You can check out her winning tutorial by clicking here.


----------



## ilovegreen (Jun 2, 2008)

well done !


----------



## melliquor (Jun 2, 2008)

Congratulations.


----------



## User93 (Jun 2, 2008)

congratz!


----------



## GlamYOURUs (Jun 2, 2008)

Congrats!!!


----------



## JustDivine (Jun 2, 2008)

Well done babe! Much deserved!


----------



## Luceuk (Jun 2, 2008)

Congratulations!!


----------



## Skubie123 (Jun 2, 2008)

well done, this was a great tutorial


----------



## x.DOLLYMiX.x (Jun 2, 2008)

Well done chick, you totally deserve this xxx


----------



## Carlyx (Jun 2, 2008)

Woo well done


----------



## Margolicious (Jun 2, 2008)

Yaaay! So glad you won. Your tut was incredible


----------



## florabundance (Jun 2, 2008)

Well done, this was an amazing Tutorial!


----------



## redambition (Jun 2, 2008)

congratulations glam8babe!


----------



## glam8babe (Jun 2, 2008)

Thanks so much everyone


----------



## christineeee_ (Jun 2, 2008)

congrats!!


----------



## elegant-one (Jun 2, 2008)

Wow...how great...you do deserve it girl!

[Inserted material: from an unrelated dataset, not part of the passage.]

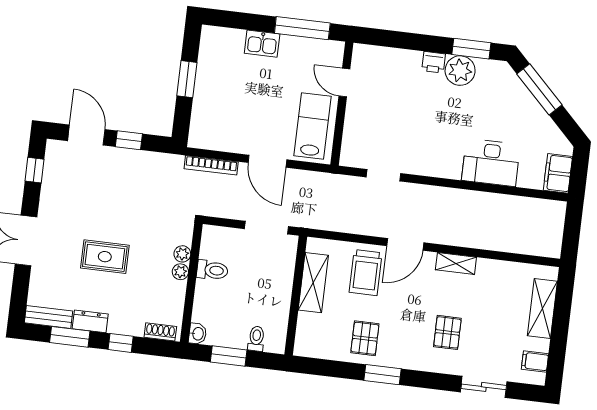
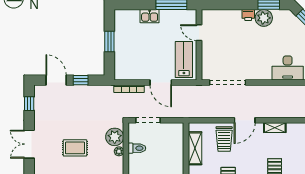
doorway: (384, 175) -> (228, 83), width x1.88
doorway: (266, 228) -> (148, 120), moved
plant: (182, 254) -> (115, 137), width x1.88, depth x1.88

Congrats!!!


----------



## nunu (Jun 2, 2008)

congrats!!


----------



## jt1088 (Jun 2, 2008)

congrats! very prettty!


----------



## MisaMayah (Jun 2, 2008)

congrats Becki =)!!!


----------



## glam8babe (Jun 2, 2008)

thanks guys


----------



## CaseyKezerian (Jun 2, 2008)

Congratulations, looks beautiful!


----------



## jood (Jun 2, 2008)

congratulation... sOoOo nice


----------



## Obreathemykiss (Jun 3, 2008)

Congrats, Becky!  You totally rocked this look!  I'm happy for you!


----------



## glam8babe (Jun 3, 2008)

thanks


----------



## vintage (Jun 5, 2008)

makeup


----------



## Hilly (Jun 5, 2008)

congrats!


----------



## perfect010 (Jun 5, 2008)

YAY!!! girl omgosh im so glad u won. u totally deserved it. u make the best tutorials.


----------



## burnitdown_x (Jun 7, 2008)

Very cool, congratulations! :]


----------